Avatar (Fabio Alessandro Locati|Fale)'s blog

GDPR - 2 years later

May 25, 2020

As it is becoming a sort of tradition, here we are, after two years from the enactment of GDPR to see how it performs in the real world.

In our previous yearly check, we analyzed the situation from two points of view: the banners and the fines. Let’s see how those two topics have evolved in the last year.

On the 1st of October 2019, with the judgment in case C-673/17, the European Union Court of Justice clarified that pre-ticketed consent checkboxes are not sufficient since the consent has to be expressed actively by the user. This requirement was clear to me since my initial approaches to the GDPR, since it was clear that this was the only way to respect the Regulation’s spirit. Still, it is very nice to see it stated explicitly by the European Union Court of Justice.

Aside from this good news, the situation is still pretty bad. In the Report by the (Irish) Data Protection Commission on the use of cookies and other tracking technologies, they affirm that “it is our view that almost all of the sites continue to have compliance issues, ranging from minor to serious”.

It is in work the update of the ePrivacy Regulation, and no update has been published in a while. I guess the COVID-19 situation is the root cause of this silence, but I think we will soon find out more about it.

Overall, on the banner side, we are very far from an ideal world, but that ideal world is more clearly defined.

Fines

In July 2019, I affirmed that huge privacy fines are good, now we need more of them in a blog post. In that blog post, I covered three major fines that were just announced. Of those, two were for GDPR violations.

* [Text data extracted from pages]
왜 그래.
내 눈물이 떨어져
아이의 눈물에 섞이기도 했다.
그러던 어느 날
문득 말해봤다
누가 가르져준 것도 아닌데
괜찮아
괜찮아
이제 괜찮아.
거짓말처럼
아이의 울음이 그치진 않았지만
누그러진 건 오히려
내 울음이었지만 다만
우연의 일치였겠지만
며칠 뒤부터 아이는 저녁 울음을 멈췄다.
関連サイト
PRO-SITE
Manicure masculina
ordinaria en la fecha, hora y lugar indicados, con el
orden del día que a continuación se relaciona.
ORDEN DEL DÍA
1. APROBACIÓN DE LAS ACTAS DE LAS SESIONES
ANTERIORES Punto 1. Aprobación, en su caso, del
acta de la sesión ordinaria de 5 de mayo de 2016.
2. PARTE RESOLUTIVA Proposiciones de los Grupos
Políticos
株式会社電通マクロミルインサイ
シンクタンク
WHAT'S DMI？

---

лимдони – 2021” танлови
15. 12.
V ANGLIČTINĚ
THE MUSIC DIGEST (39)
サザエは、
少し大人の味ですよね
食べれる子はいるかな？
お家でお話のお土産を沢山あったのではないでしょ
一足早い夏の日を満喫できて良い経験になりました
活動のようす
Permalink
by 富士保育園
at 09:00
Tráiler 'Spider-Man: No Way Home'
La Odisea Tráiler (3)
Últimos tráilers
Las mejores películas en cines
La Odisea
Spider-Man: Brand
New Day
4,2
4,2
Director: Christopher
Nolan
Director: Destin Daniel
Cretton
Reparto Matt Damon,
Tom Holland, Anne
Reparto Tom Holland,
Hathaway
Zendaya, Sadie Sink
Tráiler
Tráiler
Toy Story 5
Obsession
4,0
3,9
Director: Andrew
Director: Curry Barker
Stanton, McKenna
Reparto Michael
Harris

* [Tasks to carry out]
(A) Answer these questions from the GDPR blog post:
(i) What case number was in the European Union Court of Justice judgment of October 1, 2019?
(ii) Which body's report found that almost all of the sites continue to have compliance issues?
(iii) In what month and year did the author publish the post saying that huge privacy fines are good?
(B) Carry on the GDPR blog post from its last sentence.

* [Your written answers]
(A)
(i) C-673/17
(ii) The (Irish) Data Protection Commission
(iii) July 2019

(B)
As of today, around 250 GDPR related fines have been inflicted for a total of more than 468M€. The increase in these numbers is very high, compared to last year’s numbers (51M€ in 40 fines). Another positive point is the increase if the average fine amount from 1.28M€ to 1.87M€.

There are three fines I’d like to mention: the two to Eni (fine 1, fine 2) and the one to TIM (fine). I think those are important since those companies have a large share of stocks owned by the National Government (30%+ for Eni and 9%+ for TIM). Those are not the only case where public institutions have been fined, but are very significant due to the amounts (a total of 29.3M€). This should be a reminder for everyone, even publicly participated companies and public administrations, that they are not above the law when they manage personal information.

Overall, I think that from a fine point of view, we are starting to see more correct numbers.

Next year predictions

For the next year, I expect that the following thing will happen:

I do not expect the Cookie Banner situation to improve significantly, but I hope to be wrong.